A Pilgrimage to the Dawn of Evolution by Richard Dawkins
with Yan Wong
I don't think anything I write can do this book justice. It's staggering in scope, dense with details, mind-expanding and yet surprisingly readable. The premise bases a look at evolution loosely on
The Canterbury Tales- the idea being that we time-travel skipping backwards to points where can meet up with common ancestors (the first is shared with chimpanzees) then on down through the ages meeting up with common ancestors of other primates, smaller mammals, fishes, etc etc on down to the one-celled organisms that arose at the dawn of time (and so many of them are still here on earth with us). Calling each chapter something like "The Peacock's Tale" or "The Rotifer's Tale" was a bit of a stretch- these weren't narrative tellings of anything, but very brief descriptions of the varied life forms and then lessons on what they can teach us about how we are all related. About gene transfer and how enzymes build proteins, about divergence and likewise convergence of species, about drifting and inheritance and molecular biology and tons more. I admit I did not understand it all, there were plenty of sections I had to read twice, but I didn't skip anything. Some of the stuff about molecular clocks and the math and chemistry when you get the end chapters about one-celled organisms that existed before plants converted solar energy into what others could consume- well it felt over my head. But there was so much that made me go
wow, or sit and think hard, or feel just boggled by the huge swarms of life that we can't even see- like
this diagram that shows how all life is related via molecular comparisons? it's got about eight branching groups each with five to eight branches in there- the others are all things like algae, slime moulds, amoebas, fungi and things I don't even know- radiolarians and pelobionts and so on. Plants are one tiny branch.

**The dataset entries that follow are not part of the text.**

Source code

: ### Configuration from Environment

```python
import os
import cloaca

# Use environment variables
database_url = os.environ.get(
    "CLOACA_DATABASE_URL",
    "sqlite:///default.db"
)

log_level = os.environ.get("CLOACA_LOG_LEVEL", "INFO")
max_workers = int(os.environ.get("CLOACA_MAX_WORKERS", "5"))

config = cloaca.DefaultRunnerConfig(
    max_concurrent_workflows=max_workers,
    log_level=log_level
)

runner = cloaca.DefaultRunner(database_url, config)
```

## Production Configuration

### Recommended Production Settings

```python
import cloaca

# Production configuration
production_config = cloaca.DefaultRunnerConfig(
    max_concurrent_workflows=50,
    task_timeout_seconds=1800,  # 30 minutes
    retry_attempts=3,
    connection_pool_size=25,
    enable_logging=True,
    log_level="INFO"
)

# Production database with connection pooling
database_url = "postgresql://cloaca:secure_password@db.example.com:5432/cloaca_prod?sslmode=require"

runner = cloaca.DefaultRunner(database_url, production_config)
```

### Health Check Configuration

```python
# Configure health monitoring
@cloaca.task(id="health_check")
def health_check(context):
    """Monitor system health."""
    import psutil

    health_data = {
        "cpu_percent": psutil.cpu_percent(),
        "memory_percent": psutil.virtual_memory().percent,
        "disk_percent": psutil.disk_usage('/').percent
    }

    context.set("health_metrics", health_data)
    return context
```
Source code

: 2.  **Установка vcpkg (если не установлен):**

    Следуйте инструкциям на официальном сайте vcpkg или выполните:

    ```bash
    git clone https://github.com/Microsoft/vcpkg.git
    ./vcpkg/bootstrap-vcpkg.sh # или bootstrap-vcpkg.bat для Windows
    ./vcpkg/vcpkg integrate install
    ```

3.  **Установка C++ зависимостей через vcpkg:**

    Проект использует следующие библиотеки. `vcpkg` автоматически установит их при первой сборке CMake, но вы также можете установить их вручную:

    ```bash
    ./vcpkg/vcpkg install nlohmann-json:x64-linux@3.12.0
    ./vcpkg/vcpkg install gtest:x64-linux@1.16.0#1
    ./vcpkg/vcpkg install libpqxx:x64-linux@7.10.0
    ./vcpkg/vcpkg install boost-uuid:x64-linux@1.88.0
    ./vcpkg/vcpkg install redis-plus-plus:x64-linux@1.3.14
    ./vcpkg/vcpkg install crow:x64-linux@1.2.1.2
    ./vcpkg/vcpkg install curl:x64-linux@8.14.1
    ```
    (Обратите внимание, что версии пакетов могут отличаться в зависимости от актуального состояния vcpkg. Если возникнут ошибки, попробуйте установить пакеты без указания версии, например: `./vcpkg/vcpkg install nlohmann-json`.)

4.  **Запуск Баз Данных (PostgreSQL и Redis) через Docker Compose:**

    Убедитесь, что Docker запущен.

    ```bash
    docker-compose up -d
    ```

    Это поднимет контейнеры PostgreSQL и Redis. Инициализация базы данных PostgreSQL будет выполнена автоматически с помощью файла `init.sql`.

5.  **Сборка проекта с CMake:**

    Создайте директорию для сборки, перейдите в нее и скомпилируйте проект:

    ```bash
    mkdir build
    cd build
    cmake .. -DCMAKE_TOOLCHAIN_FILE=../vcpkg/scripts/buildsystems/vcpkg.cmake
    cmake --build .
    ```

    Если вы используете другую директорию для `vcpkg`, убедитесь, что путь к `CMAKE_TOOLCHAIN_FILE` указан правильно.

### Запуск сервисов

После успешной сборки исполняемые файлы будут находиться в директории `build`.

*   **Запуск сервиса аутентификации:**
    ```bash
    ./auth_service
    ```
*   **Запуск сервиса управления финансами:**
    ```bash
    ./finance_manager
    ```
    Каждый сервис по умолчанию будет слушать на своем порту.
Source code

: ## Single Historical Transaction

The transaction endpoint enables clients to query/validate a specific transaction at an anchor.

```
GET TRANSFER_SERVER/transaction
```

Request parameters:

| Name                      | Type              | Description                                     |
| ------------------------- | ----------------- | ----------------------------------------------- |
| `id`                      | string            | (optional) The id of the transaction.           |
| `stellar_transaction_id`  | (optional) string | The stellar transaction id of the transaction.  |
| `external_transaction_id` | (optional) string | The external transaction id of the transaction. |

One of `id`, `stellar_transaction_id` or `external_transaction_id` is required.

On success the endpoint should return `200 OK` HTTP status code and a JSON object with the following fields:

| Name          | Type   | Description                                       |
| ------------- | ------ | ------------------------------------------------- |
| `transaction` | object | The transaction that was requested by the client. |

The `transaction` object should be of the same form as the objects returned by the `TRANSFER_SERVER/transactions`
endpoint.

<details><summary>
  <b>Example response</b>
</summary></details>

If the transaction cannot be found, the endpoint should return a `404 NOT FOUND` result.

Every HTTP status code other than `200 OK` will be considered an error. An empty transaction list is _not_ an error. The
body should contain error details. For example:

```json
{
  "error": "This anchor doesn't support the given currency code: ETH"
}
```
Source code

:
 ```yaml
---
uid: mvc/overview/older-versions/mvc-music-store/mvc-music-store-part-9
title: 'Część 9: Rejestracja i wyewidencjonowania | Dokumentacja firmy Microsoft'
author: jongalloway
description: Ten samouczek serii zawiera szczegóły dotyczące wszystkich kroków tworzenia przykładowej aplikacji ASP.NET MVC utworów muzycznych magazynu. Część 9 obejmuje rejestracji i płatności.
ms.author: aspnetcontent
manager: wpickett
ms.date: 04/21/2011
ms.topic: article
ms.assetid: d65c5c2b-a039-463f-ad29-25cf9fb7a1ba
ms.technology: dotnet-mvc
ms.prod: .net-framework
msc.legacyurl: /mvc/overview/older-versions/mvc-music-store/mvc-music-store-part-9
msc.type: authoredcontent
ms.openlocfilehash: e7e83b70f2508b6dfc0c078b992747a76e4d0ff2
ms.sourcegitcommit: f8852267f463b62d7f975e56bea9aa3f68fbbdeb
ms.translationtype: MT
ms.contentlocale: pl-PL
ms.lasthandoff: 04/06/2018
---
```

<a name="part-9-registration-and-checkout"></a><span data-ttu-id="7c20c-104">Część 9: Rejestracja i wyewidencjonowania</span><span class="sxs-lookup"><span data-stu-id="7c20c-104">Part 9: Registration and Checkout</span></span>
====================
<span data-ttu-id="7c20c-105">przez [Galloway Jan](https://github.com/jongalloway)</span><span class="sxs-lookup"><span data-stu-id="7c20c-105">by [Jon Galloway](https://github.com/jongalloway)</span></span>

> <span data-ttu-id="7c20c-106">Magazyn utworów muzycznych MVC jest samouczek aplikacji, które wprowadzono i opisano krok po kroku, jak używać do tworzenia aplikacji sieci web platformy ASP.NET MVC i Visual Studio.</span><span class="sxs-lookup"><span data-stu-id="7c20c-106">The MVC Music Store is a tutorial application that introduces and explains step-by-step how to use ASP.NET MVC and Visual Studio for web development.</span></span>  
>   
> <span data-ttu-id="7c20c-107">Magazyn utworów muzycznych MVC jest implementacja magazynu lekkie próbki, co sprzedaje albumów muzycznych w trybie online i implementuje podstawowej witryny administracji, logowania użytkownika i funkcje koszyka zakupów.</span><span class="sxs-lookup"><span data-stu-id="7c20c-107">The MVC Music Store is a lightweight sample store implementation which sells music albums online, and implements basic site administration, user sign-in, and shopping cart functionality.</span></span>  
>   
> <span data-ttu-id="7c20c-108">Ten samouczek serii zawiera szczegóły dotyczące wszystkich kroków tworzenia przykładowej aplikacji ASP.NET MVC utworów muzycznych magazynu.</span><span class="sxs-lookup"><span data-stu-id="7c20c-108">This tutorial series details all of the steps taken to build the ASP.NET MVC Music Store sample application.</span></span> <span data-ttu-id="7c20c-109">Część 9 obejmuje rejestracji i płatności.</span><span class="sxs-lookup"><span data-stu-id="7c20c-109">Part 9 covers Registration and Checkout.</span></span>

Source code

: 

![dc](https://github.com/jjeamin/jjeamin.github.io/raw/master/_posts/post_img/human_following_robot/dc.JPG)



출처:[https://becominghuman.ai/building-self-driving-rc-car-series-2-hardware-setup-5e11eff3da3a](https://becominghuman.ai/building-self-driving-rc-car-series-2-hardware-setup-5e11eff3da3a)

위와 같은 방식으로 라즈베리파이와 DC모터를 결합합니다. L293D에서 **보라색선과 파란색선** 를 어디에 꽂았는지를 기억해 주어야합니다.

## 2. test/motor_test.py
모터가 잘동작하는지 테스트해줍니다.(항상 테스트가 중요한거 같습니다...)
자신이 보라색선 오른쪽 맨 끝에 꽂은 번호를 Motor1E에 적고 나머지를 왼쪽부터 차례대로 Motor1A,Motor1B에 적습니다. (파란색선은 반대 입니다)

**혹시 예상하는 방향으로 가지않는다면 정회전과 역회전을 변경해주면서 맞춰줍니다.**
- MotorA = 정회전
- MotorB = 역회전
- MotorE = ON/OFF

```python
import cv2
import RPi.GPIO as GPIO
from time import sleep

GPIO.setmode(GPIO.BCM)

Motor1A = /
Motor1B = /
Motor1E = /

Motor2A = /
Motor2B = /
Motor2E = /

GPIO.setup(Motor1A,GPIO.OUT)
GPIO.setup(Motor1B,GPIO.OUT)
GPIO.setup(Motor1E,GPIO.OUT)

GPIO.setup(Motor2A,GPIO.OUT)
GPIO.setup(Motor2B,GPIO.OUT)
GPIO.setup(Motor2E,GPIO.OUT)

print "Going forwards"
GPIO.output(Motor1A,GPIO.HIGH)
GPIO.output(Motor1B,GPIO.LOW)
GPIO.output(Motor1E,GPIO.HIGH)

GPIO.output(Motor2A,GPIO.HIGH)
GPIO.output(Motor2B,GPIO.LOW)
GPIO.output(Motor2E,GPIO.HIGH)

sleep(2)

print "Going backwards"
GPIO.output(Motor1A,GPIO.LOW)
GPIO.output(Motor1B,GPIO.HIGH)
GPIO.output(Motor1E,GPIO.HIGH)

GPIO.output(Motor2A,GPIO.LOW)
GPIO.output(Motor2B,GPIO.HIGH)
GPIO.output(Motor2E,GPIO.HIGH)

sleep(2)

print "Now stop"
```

Animals are another- and we are such a tiny fragment of that it's not even visible on the diagram! It is mind-numbing the way that
Watchers at the Pond is. One main idea stated here was that we are more closely related- at the molecular level- to some bacteria, than those bacteria are to
other bacteria. That's how huge and varied the expanse of life really is.
Some things of wonder in this book: this "
brain map" that shows parts of the body in size difference according to how much of the brain is devoted to sensory input from and control of them. On the star-nosed mole biggest are the nose tentacles and then the digging paws. On humans, it's the
hands, and only slightly less the facial features especially the mouth (for speaking). Ever wonder why a tiny injury on your hand can hurt so much? well they're so dang sensitive and your brain has so much invested in their control and dexterity. So many things I looked up more about: the bdelloid rotifers which have been reproducing asexually- apparently there are no males- for
40 million years. The trichoplax, a tiny organism only a few cells thick that reveals a lot about early life, and I never knew it existed. The tooth-billed pigeon otherwise known as the little dodo- because it's the only living relative of the dodo and is on the verge of disappearing now, too. The microorganisms that live in termite guts- without them, the termites could not digest cellulose. To those microbes, the termite is the whole world. Who is serving whom in that regard. I thought of all the little things living in my own gut. I thought much more closely about viruses and bacteria near the end of this book.
It was hard to wade through some of the later chapters about the tiny microscopic life forms, simply because all the terminology about them is unfamiliar to me. But I was wowed by the next-to-the-last chapter. I really liked the explanation comparing the spread of fire, to how reproduction can happen without heredity and why that's significant. Also the description of what the atmosphere and basic components on earth were like before oxygen really existed. There were other things that, when a scientist put them all in a vat and left it sitting for a few weeks, turned into a "soup" of biological compounds- which with the right catalyst could spring into life. My husband tells me he's read of an experiment where basic elements were put together and a living cell was made, unlike any other living cell that's existed before. I had no idea. Look up synthetic biology.
And here's another big picture idea- Dawkins tells how many times evolution has come up with specific things- eyes for example, or the power of flight. Very few things have happened only once (there's one bacteria that created a wheel!) So he posits that if most of life were wiped out, it would eventually all arise again- because the basic pieces would still be here- and just like the dinosaurs had all kinds of animals that filled all the niches- some that ate plants others that ate the grazers, some that climbed or flew or ate insects or used sonar in the ocean- the mammals spread to fill them after the dinosaurs were gone. On isolated islands like Madagascar or the continent of Australia, a slightly different form evolved to fill all the niches (think the marsupials). If an asteroid nearly wiped out all life, it would rise again and proliferate into all the diverse forms- maybe not with humans in it, but eventually with something pretty darn close. It's a lot to think about. I will say, I don't feel as much dread of us ending everything with our destructive ways- LIFE will recover again, we just wouldn't be here to see it! ha. And I'm also not quite so leery about GMO's either, if the commonality of genes between all living things like Dawkins outlines in here, is what I understood from it. We are all interrelated, much closer than you'd imagine.
No way is this even a fraction of what I gleaned from this book. I borrowed a copy to read from my brother in-law, but I'd sure like to have this in my own library someday. Maybe the newer edition, which I gather has a few updated chapters.